(Extracted page text data)
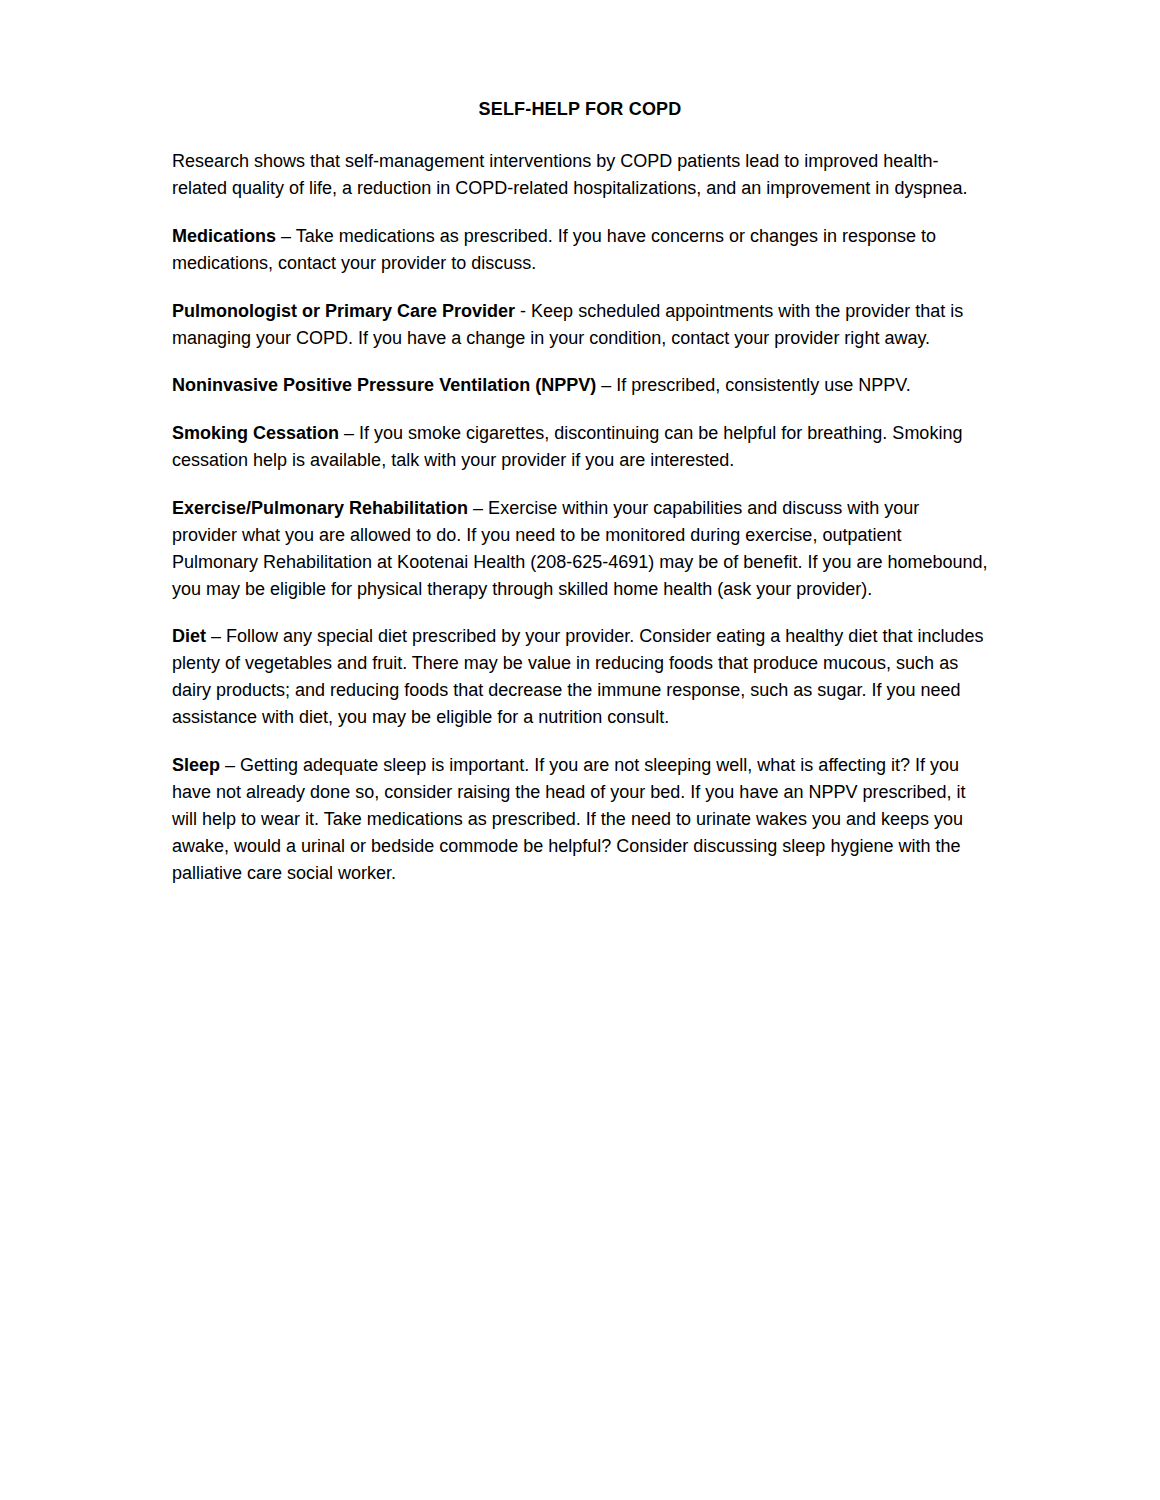SELF-HELP FOR COPD
Research shows that self-management interventions by COPD patients lead to improved health-related quality of life, a reduction in COPD-related hospitalizations, and an improvement in dyspnea.
Medications – Take medications as prescribed. If you have concerns or changes in response to medications, contact your provider to discuss.
Pulmonologist or Primary Care Provider - Keep scheduled appointments with the provider that is managing your COPD. If you have a change in your condition, contact your provider right away.
Noninvasive Positive Pressure Ventilation (NPPV) – If prescribed, consistently use NPPV.
Smoking Cessation – If you smoke cigarettes, discontinuing can be helpful for breathing. Smoking cessation help is available, talk with your provider if you are interested.
Exercise/Pulmonary Rehabilitation – Exercise within your capabilities and discuss with your provider what you are allowed to do. If you need to be monitored during exercise, outpatient Pulmonary Rehabilitation at Kootenai Health (208-625-4691) may be of benefit. If you are homebound, you may be eligible for physical therapy through skilled home health (ask your provider).
Diet – Follow any special diet prescribed by your provider. Consider eating a healthy diet that includes plenty of vegetables and fruit. There may be value in reducing foods that produce mucous, such as dairy products; and reducing foods that decrease the immune response, such as sugar. If you need assistance with diet, you may be eligible for a nutrition consult.
Sleep – Getting adequate sleep is important. If you are not sleeping well, what is affecting it? If you have not already done so, consider raising the head of your bed. If you have an NPPV prescribed, it will help to wear it. Take medications as prescribed. If the need to urinate wakes you and keeps you awake, would a urinal or bedside commode be helpful? Consider discussing sleep hygiene with the palliative care social worker.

▶ Problem to solve
Omit every picture while transcribing the records above exactly.

▶ Reply to the task
SELF-HELP FOR COPD
Research shows that self-management interventions by COPD patients lead to improved health-related quality of life, a reduction in COPD-related hospitalizations, and an improvement in dyspnea.
Medications – Take medications as prescribed. If you have concerns or changes in response to medications, contact your provider to discuss.
Pulmonologist or Primary Care Provider - Keep scheduled appointments with the provider that is managing your COPD. If you have a change in your condition, contact your provider right away.
Noninvasive Positive Pressure Ventilation (NPPV) – If prescribed, consistently use NPPV.
Smoking Cessation – If you smoke cigarettes, discontinuing can be helpful for breathing. Smoking cessation help is available, talk with your provider if you are interested.
Exercise/Pulmonary Rehabilitation – Exercise within your capabilities and discuss with your provider what you are allowed to do. If you need to be monitored during exercise, outpatient Pulmonary Rehabilitation at Kootenai Health (208-625-4691) may be of benefit. If you are homebound, you may be eligible for physical therapy through skilled home health (ask your provider).
Diet – Follow any special diet prescribed by your provider. Consider eating a healthy diet that includes plenty of vegetables and fruit. There may be value in reducing foods that produce mucous, such as dairy products; and reducing foods that decrease the immune response, such as sugar. If you need assistance with diet, you may be eligible for a nutrition consult.
Sleep – Getting adequate sleep is important. If you are not sleeping well, what is affecting it? If you have not already done so, consider raising the head of your bed. If you have an NPPV prescribed, it will help to wear it. Take medications as prescribed. If the need to urinate wakes you and keeps you awake, would a urinal or bedside commode be helpful? Consider discussing sleep hygiene with the palliative care social worker.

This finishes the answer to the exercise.